Götze, 28, will unbedingt die Champions League gewinnen, er sucht also einen Verein in Europa, mit dem das möglich wäre. Pfannenstiel wird in den kommenden zwei Jahren erst mal dafür sorgen müssen, dass der St. Louis City Soccer Club vorbereitet ist, wenn er 2023 sein erstes Spiel in der nordamerikanischen Profiliga MLS bestreitet. „Wie soll ich mich zwei Jahre vorher mit Mario Götze befassen?“, fragt er. Zwei Jahre übrigens, weil im Sommer 2022 der Kader stehen sollte.

Der 47 Jahre alte Bayer leistet Entwicklungshilfe, muss eine Akademie für den Nachwuchs aufbauen, Personal einstellen, Spieler sichten. Als Erstes hat er den früheren Hockey-Bundestrainer Bernhard Peters verpflichtet, den er aus fünf gemeinsamen Jahren Hoffenheim kennt. „Da passt die Chemie.“

St. Louis hat eine mehr als 100 Jahre währende Tradition im Fußball. Zum MLS-Franchise in St. Louis kam es nun, als dann die Erbinnen eines großen Autoverleihers investieren wollten. Ihre erste wichtige Verpflichtung: Pfannenstiel.

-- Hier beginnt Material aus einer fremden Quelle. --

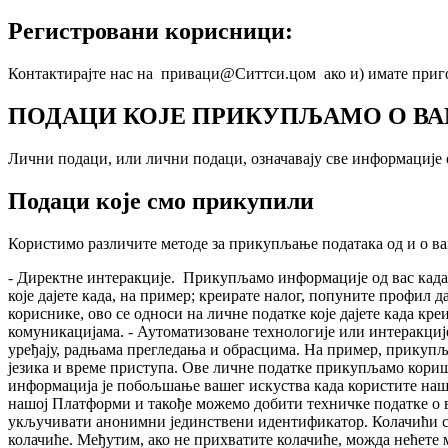
Регистровани корисници:
Контактирајте нас на приваци@Ситтси.цом ако и) имате пригов
ПОДАЦИ КОЈЕ ПРИКУПЉАМО О В
Лични подаци, или лични подаци, означавају све информације 
Подаци које смо прикупили
Користимо различите методе за прикупљање података од и о ва
- Директне интеракције. Прикупљамо информације од вас када
које дајете када, на пример; креирате налог, попуните профил
кориснике, ово се односи на личне податке које дајете када кр
комуникацијама. - Аутоматизоване технологије или интеракци
уређају, радњама прегледања и обрасцима. На пример, прикуп
језика и време приступа. Ове личне податке прикупљамо кори
информација је побољшање вашег искуства када користите нашу
нашој Платформи и такође можемо добити техничке податке о ва
укључивати анонимни јединствени идентификатор. Колачићи се
колачиће. Међутим, ако не прихватите колачиће, можда нећете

„Ich habe viele Sachen gehört, die mich stark an Hoffenheim erinnert haben“, berichtet Pfannenstiel über die Vorstellungen der Klubbesitzer. Für Hoffenheim hat er acht Jahre gearbeitet. Den neuen Chefs wiederum gefiel Pfannenstiels Spielidee. „Mir gefällt der Stil von Julian Nagelsmann“, dieser habe den ursprünglichen Charakter von RB Leipzig weiterentwickelt. „Und das ist die Richtung, in die wir gehen wollen.“

Pfannenstiel ist nach seinem vorzeitigen Abschied bei Fortuna Düsseldorf nun am richtigen Ort, denn bei einem Klub aus den USA hat er auf seiner Weltreise nie gespielt. Dafür aber in der USL (United Soccer League) für die Calgary Mustangs und die Vancouver Whitecaps. Weshalb er nun behauptet, dass er noch immer ziemlich gut vernetzt sei in Nordamerika.

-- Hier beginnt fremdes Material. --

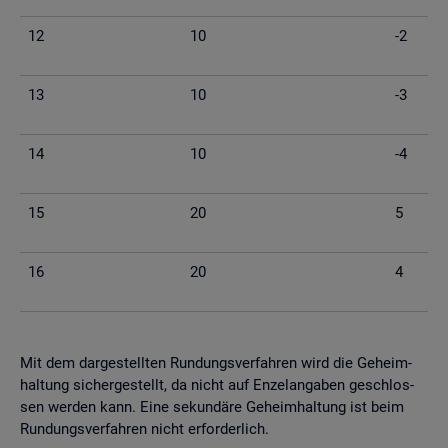
12
10
-2
13
10
-3
14
10
-4
15
20
5
16
20
4
Mit dem dar­ge­stell­ten Run­dungs­ver­fah­ren wird die Ge­heim­
hal­tung si­cher­ge­stellt, da nicht auf En­zel­an­ga­ben ge­schlos­
sen wer­den kann. Eine se­kun­dä­re Ge­heim­hal­tung ist beim
Run­dungs­ver­fah­ren nicht er­for­der­lich.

Gut möglich, dass es Pfannenstiel auch mal wieder mit David Beckham zu tun bekommt: Dem Engländer gehört der MLS-Klub Inter Miami. Tatsächlich haben die beiden schon mal gegeneinander gespielt. Im November 2007 bestritt Beckham mit L.A. Galaxy ein Freundschaftsspiel in Vancouver, Pfannenstiel kickte auch kurz mit, doch an die Partie vor 50.000 Zuschauern erinnert er sich ungern: „Die waren nur gekommen, um Beckham zu sehen. Vom Fußball hatten die keine Ahnung.“ Das wird in St. Louis anders sein.